◆ **Task description**: Which lines of the records below contain the word "points"? Show each of those lines in full.

━━━━━━━━━━━━━━━━

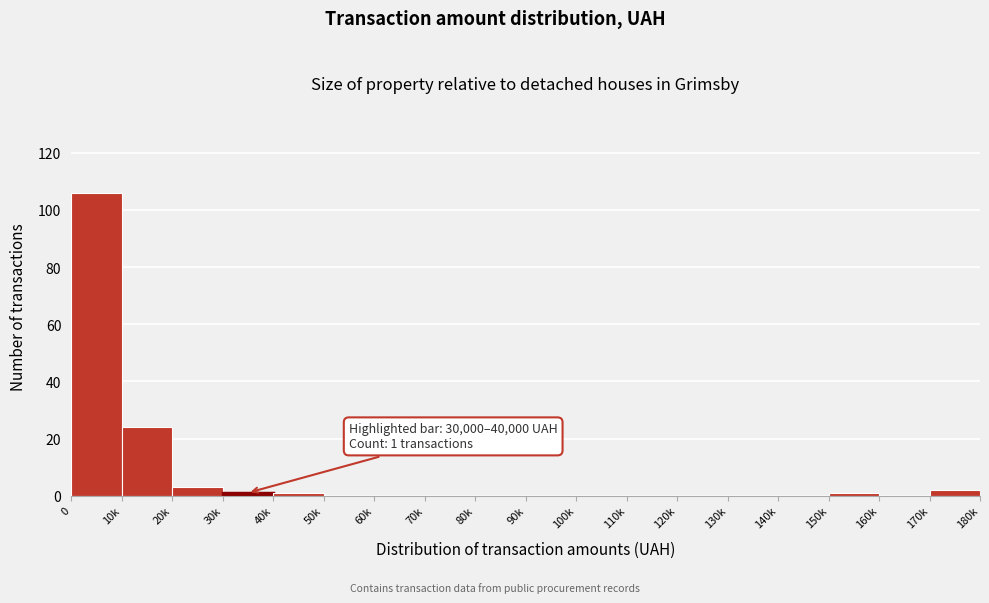

Reading left to right, extract all data points from this chart.

0=106	10k=24	20k=3	30k=1	40k=1	50k=0	60k=0	70k=0	80k=0	90k=0	100k=0	110k=0	120k=0	130k=0	140k=0	150k=1	160k=0	170k=2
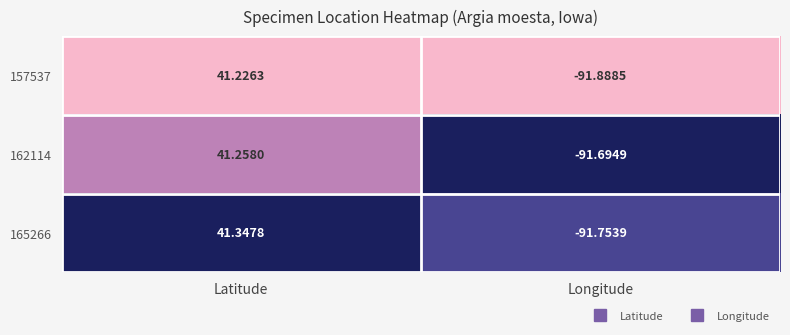

At which label does 165266 reach its minimum?

Longitude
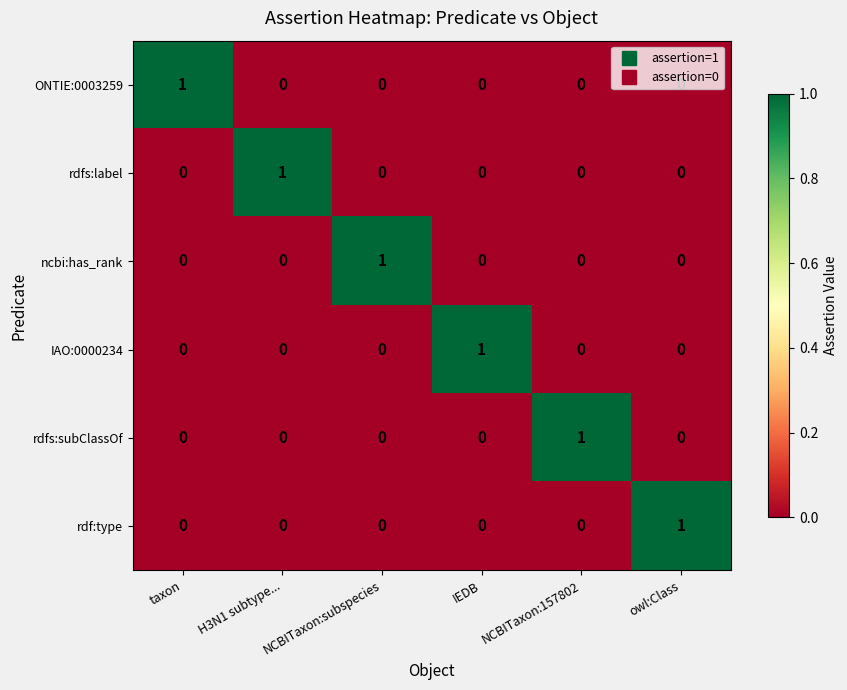

The value of rdfs:label at NCBITaxon:subspecies is -1. True or false?

False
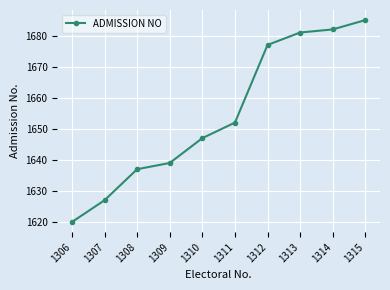

True or false: there are more than 1 points higher than both neighbors.

False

━━━━━━━━━━━━━━━━

◆ **Exercise solution**:
Reading left to right, extract all data points from this chart.
True or false: there are more than 1 points higher than both neighbors.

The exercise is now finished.